Jaclyn Briggs

Personal information
- Born: Jaclyn Kintzer May 23, 1988 (age 38) Reading, PA, United States
- Height: 5 ft 6 in (168 cm)
- Weight: 140 lb (64 kg)

Sport
- Sport: Field hockey
- Position: Goalkeeper
- Club: High Styx

National team
- Years: Team / Caps / Goals
- 2010–2018: United States / 184 / (0)

Medal record
Women's field hockey
Pan American Games
| Gold medal – first place | 2015 Toronto |  |
Pan American Cup
| Bronze medal – third place | 2017 Lancaster |  |

= Jackie Briggs (field hockey) =

American field hockey player

Jaclyn Briggs ( Kintzer; born May 23, 1988) is an American field hockey player. She was born in Reading, Pennsylvania and graduated from Conrad Weiser High School in 2006. She went on to attend the University of North Carolina where she helped lead the team to two NCAA national championships.
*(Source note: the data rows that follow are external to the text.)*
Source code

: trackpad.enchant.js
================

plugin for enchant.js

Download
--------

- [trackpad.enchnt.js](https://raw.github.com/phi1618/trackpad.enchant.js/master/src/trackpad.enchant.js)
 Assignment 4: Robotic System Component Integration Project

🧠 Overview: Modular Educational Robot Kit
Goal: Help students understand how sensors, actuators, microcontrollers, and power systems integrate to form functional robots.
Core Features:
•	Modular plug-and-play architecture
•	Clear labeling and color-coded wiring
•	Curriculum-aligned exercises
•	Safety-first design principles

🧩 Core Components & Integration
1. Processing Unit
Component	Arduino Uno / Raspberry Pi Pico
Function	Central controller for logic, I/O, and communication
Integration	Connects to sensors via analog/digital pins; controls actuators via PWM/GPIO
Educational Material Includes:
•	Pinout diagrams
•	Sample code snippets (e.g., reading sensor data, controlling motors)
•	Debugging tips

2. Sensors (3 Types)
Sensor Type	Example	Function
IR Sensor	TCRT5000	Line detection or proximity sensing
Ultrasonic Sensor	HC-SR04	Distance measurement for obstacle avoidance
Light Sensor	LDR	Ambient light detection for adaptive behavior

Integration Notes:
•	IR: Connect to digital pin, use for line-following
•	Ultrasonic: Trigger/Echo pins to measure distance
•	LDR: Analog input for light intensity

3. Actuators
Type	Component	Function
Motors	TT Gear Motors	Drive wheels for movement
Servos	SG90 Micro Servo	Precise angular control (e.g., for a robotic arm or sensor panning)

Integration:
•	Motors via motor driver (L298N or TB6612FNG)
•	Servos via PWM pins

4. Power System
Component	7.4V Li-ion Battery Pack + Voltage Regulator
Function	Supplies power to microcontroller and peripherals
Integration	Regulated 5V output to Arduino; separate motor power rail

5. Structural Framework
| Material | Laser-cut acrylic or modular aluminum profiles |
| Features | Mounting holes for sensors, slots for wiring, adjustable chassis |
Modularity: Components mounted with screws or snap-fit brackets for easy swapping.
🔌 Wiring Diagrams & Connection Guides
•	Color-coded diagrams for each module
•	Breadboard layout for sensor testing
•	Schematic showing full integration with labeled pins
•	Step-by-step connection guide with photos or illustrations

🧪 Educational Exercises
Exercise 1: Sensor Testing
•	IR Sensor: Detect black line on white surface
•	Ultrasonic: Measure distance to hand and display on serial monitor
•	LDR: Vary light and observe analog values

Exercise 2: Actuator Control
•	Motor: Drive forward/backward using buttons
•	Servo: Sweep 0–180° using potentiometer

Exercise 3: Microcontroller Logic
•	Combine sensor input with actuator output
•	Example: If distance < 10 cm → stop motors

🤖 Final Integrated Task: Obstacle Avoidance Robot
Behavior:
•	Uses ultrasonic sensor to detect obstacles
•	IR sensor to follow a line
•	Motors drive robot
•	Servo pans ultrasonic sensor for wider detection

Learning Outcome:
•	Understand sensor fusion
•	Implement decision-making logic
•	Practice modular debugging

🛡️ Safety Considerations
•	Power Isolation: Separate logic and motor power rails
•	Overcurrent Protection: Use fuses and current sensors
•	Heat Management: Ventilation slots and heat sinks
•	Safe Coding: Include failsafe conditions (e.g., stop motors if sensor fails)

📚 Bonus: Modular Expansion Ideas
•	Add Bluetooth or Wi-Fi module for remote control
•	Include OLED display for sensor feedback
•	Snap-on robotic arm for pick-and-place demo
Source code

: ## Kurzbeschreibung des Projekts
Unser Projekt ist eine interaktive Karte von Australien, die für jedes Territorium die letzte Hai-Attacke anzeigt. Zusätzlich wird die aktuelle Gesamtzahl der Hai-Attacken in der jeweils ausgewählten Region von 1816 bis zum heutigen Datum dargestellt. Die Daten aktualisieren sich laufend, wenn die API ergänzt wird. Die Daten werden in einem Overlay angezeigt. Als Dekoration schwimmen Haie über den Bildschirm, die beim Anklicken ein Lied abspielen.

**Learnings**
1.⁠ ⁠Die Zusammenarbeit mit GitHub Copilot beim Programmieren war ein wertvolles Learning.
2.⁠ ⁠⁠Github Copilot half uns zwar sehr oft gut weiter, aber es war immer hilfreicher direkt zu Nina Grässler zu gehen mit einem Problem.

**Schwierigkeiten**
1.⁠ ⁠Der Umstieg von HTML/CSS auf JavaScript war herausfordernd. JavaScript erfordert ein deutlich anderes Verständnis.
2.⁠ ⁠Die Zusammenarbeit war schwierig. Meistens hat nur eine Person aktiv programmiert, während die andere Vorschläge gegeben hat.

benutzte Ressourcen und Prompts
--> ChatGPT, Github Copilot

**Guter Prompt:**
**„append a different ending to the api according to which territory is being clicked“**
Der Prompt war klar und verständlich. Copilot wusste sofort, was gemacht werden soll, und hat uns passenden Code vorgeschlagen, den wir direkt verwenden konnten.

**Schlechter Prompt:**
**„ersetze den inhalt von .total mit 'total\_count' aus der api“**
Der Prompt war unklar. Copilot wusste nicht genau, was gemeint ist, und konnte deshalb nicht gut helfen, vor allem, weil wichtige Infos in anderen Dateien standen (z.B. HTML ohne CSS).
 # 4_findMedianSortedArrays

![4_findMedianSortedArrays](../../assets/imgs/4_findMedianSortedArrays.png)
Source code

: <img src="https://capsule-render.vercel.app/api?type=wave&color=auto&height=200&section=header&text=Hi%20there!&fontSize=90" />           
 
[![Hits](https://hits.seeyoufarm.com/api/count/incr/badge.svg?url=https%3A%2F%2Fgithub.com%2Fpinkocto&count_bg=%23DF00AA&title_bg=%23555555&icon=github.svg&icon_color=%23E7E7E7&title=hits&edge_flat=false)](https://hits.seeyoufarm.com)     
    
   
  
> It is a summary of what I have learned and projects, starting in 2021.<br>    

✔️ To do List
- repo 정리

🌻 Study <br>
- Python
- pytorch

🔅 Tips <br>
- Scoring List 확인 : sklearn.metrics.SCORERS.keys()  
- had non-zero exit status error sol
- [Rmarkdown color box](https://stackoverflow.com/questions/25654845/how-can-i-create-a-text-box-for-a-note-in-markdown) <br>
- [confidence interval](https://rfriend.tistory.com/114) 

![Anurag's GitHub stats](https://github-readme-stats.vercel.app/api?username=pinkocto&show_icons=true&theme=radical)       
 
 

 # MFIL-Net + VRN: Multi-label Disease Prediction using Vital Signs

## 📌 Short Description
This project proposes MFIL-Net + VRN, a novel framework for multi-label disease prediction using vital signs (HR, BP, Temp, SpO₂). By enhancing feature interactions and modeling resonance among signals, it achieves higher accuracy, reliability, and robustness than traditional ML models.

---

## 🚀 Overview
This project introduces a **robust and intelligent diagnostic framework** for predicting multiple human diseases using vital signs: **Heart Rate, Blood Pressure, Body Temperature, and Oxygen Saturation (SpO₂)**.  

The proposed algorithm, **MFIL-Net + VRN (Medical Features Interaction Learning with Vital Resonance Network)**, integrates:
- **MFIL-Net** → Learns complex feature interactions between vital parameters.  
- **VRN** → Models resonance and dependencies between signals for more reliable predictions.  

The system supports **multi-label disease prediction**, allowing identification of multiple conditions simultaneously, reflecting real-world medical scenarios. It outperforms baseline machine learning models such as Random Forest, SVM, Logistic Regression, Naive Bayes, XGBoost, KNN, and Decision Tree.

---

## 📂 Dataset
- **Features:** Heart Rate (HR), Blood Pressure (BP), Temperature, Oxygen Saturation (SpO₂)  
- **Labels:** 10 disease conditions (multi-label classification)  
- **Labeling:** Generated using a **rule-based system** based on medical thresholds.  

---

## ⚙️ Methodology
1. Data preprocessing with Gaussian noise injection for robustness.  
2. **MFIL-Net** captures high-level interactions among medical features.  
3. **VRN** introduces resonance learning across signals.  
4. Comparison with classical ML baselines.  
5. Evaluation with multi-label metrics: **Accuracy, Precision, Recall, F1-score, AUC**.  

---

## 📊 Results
Briggs studied studio art with a concentration in painting at UNC. Briggs joined the U.S. National team in 2010. At the 2012 Summer Olympics, she competed for the United States women's national field hockey team in the women's event. Briggs helped Team USA defeat Argentina to win its first Pan American Games gold medal and earn a berth in the 2012 Olympics in London. Briggs was a member of the gold medal Champions Challenge squad and a part of the U.S. squad that stunned the world with a fourth place finish at the 2014 Rabobank Hockey World Cup. Briggs recently competed in the 2016 Rio Summer Olympics. Briggs is currently the assistant field hockey coach at Wake Forest University.

==Personal life==
Briggs is the daughter of Dean and Roxanne Kintzer, wife of Michael Briggs and has dogs named London & Blue. Jackie's husband Michael played football at the University of North Carolina.
Jackie currently beasts workouts at Orangetheory Fitness West Cary, NC for fun.